いつも怜悧な目は朝の時点においては眠気によって随分と和らいでいる。しかし、その美貌は見る者の目を奪うであろう。
「はぁ……っあぁ……お早う。」
「お早うございますお嬢様。」
「ん。」
伸びをして俺を認めると軽い挨拶をされて、ベッドから降りられる。ここから先に俺は不要だ。すぐに外に出てメイドを呼び、入れ替わる。
出た後はお嬢様が学園へ向かう準備ができるまで特別に何かすることはない。表面上は真面目な顔をして思考を別の場所に飛ばす。
(……あ~今日はサロンの日だったな……あれには未だに慣れないな……ウチの領土での影響がなければ話は別だったんだろうが……)

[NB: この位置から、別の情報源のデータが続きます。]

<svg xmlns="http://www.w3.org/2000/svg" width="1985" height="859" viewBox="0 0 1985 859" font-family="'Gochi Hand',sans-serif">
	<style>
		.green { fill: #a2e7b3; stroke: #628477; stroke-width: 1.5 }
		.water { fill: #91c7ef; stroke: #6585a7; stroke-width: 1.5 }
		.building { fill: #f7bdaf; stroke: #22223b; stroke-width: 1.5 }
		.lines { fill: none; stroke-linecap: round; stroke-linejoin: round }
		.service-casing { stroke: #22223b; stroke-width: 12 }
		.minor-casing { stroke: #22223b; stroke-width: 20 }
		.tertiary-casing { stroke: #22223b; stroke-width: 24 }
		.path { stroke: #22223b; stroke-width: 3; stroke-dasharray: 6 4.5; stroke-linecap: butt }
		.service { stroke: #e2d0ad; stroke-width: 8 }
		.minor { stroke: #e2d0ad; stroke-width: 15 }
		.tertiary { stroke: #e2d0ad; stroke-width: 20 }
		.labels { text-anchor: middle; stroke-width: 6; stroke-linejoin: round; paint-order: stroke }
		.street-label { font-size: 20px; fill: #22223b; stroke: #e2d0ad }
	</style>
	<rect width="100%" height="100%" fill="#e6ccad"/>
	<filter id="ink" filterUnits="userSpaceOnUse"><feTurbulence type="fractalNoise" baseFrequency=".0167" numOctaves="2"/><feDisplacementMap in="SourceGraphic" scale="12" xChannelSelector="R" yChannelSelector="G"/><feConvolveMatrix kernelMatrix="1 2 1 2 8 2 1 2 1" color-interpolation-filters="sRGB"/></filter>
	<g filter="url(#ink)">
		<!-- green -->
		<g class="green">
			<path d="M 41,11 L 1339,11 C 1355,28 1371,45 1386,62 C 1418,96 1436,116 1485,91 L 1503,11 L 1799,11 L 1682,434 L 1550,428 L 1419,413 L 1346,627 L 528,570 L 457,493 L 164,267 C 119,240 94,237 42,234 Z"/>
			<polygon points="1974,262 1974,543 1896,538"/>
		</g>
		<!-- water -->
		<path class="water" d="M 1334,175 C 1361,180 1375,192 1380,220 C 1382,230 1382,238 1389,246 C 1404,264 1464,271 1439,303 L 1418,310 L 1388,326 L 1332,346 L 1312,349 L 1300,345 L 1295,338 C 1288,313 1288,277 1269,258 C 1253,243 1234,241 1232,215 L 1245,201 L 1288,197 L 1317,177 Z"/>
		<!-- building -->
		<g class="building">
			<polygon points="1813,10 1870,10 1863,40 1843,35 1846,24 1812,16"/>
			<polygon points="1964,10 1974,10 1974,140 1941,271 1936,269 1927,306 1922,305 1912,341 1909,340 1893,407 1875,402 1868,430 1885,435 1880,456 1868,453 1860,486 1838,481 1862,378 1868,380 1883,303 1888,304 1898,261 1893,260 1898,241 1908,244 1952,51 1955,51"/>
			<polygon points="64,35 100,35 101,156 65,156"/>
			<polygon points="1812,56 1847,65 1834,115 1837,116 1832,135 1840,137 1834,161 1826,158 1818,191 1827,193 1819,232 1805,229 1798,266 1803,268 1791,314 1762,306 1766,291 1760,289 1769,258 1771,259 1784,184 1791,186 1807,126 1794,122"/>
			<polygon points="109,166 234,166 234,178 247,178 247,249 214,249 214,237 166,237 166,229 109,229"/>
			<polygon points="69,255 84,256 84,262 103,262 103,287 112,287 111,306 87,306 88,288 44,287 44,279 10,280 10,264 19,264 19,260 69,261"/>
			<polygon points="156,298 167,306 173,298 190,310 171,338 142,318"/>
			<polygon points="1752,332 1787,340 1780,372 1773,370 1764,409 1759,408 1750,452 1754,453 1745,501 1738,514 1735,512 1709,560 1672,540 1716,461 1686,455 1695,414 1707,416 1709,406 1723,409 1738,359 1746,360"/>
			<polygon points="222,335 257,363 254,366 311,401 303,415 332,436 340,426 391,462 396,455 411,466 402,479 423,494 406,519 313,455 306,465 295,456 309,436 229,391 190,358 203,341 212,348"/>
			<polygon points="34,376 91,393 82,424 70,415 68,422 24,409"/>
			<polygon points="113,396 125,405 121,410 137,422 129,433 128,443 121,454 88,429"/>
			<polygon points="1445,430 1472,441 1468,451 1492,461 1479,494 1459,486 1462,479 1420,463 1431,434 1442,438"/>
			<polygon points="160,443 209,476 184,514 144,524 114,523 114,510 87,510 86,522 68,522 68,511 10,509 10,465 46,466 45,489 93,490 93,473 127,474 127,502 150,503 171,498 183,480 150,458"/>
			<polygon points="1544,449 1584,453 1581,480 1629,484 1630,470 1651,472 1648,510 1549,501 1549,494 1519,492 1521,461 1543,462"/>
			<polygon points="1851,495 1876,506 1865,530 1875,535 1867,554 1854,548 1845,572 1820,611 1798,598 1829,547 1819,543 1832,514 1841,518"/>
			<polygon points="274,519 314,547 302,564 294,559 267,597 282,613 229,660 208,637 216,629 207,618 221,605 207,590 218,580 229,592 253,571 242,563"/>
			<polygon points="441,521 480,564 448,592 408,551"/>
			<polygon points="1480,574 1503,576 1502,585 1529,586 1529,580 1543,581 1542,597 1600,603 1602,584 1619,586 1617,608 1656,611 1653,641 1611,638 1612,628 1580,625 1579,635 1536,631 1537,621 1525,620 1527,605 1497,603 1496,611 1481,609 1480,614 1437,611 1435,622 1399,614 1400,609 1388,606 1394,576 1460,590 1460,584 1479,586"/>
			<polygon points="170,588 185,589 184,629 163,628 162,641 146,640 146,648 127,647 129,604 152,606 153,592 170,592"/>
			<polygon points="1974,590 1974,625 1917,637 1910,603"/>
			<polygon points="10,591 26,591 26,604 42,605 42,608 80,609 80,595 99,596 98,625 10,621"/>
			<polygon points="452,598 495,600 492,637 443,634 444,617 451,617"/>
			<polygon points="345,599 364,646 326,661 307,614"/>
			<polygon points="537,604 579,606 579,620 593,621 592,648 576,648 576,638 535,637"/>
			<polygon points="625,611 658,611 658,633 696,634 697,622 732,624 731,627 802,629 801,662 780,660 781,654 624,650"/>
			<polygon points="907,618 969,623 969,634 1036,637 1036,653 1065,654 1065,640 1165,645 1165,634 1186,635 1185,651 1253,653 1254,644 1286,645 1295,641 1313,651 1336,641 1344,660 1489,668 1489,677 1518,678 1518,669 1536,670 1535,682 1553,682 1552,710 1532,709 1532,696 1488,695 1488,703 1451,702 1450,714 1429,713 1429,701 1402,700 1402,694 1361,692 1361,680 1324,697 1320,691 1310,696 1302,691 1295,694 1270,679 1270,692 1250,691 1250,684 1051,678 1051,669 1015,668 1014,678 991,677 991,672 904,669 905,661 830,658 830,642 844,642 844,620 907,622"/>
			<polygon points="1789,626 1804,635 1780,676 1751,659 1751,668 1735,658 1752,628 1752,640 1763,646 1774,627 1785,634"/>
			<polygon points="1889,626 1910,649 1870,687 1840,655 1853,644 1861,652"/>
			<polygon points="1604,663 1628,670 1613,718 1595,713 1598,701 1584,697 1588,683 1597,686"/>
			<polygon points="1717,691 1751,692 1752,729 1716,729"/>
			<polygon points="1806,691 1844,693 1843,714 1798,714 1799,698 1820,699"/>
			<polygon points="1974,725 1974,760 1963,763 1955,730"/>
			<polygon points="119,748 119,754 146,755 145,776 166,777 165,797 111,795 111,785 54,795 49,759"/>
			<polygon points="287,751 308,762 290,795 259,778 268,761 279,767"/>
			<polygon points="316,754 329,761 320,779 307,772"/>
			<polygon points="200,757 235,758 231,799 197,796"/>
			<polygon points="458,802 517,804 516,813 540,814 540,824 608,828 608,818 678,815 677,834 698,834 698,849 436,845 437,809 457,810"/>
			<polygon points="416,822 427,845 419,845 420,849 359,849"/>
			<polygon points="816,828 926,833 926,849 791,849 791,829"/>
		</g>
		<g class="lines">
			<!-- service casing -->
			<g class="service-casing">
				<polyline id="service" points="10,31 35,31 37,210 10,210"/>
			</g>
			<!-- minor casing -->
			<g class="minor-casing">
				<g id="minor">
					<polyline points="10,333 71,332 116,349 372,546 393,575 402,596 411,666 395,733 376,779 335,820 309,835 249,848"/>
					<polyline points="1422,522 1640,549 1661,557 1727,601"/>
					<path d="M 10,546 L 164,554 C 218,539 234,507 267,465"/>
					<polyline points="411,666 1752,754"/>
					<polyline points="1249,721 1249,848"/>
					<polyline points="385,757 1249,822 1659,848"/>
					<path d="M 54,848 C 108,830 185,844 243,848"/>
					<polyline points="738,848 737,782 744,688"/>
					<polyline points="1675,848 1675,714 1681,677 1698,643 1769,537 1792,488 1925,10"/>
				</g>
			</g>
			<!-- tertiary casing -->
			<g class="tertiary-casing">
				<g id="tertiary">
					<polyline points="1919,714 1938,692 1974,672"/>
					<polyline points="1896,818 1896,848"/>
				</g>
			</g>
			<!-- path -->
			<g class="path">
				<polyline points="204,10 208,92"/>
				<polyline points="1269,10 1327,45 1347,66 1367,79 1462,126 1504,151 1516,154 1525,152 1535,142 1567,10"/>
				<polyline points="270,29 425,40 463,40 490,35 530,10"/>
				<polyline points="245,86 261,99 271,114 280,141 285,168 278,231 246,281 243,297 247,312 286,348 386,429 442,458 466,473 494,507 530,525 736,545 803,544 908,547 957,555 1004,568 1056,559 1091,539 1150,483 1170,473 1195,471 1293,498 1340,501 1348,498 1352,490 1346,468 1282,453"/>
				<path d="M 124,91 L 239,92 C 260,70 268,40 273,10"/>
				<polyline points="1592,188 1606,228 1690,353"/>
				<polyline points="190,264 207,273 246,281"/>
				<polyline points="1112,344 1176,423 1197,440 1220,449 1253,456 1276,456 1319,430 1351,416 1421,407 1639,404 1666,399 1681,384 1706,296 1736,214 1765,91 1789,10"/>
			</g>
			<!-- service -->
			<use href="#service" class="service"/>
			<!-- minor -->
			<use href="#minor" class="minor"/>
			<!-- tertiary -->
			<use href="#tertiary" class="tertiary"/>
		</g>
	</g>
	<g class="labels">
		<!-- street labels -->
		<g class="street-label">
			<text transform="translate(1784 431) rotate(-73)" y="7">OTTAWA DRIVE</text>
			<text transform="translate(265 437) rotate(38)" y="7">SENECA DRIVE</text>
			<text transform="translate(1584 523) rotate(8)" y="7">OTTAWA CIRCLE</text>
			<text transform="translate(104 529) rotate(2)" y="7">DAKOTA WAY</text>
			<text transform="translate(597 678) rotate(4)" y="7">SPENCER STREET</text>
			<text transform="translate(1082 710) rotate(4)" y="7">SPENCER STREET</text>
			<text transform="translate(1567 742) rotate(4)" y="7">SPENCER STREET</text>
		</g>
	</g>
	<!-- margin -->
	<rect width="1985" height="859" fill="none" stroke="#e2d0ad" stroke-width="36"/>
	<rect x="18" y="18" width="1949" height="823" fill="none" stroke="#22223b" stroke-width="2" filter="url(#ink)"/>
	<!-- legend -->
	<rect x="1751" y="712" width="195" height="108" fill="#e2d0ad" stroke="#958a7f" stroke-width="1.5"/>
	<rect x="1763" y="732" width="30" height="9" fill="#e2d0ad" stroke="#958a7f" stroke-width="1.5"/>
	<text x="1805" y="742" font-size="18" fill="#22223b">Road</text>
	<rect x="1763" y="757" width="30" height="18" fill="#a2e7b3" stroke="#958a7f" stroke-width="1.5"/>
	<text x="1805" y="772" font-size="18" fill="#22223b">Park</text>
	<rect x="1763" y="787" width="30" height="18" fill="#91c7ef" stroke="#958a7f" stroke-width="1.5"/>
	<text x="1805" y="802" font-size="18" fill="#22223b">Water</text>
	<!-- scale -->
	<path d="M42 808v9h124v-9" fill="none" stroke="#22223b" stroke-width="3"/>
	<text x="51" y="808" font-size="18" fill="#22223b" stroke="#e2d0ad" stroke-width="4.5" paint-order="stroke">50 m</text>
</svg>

今日の予定をなぞるとサロンが午後にあるようだった。衰退しつつある末端貴族のウエノ家である俺は非常に肩身が狭いが拒否権がある訳も無くお嬢様の側に控えるだけだ。
そして、居心地が悪いだけならまだいいのかもしれないが、俺にはウエノ家という非常に独特な領土で暮らしていた一般感覚がある。それは遥か昔に流れ者であるご先祖様が箔付けのためか、ド田舎ではなく異世界から来たとか騙り、ディティールに拘って日本とかいう変な環境を作り、基本的には皆平等という変な家風で過ごしていたことで形成された迷惑な感覚だ。
そして、異常なまでに鍛えるという風土。外に出るまで誰も違和感を覚えずに能力を育成したことに因る周囲とのズレ。
その感覚がサロンに俺を馴染ませないし、俺の人生にも大きく影響を及ぼした。
具体的なことはもうほとんど覚えていないが、ウエノ家に三男として生を受けた後、俺は這えば立て、立てば歩け、歩ければ走れ、そして空を飛べと無茶な注文を熟しまくりすぐに強くなった。その後、ご先祖様の英雄譚を聞いて成り上がるぞ! と色々やる気を出した。
炎と雷の魔法の才があったことから魔族と闘い成り上がるためにそれを伸ばし、近接戦にも対応できるように体術など本当に頑張った。この時点であれば俺の故郷の風土のままで俺も幸せに暮らせたのだろう。
しかし、俺が成人する前に魔族との大戦は終了。
俺の力は無駄になった。しかも、武門の出であるはずの父は功を立てられず大戦によって功を得た人物たちに爵位を与えるため降格されウチは衰退。
神童扱いだった俺だが、所詮戦闘に関してだけだ。俺の戦闘に対してだけ偏った知識では衰退する家をどうすることもできなかった。
そしてそんな俺が出来る手段として政略結婚があった。しかし、故郷の感覚、20過ぎてから30歳までに結婚できればいいんじゃね? という感覚のままの俺は15歳という結婚適齢期を迎えてもまだ子どもとしか思われずに結婚を避け、奉公に出ることになる。
そして24になったが……故郷の感覚では今から本腰を入れて結婚を考える年齢だというのに、現在住んでいる地域では行き遅れに近い……いや、完全に行き遅れの年齢だという。
幼少期に訓練ばかりしていた俺はこちらの世界の感覚に馴染めないのでもう行き遅れは独身のままでいいか……そう諦めた。
「フミヤ。」
そんな今から軽く死ぬのか? と思える走馬灯のような自分の人生の振り返りをしているとお嬢様の準備は済んだようだ。
これからお付きとしての一日が始まる。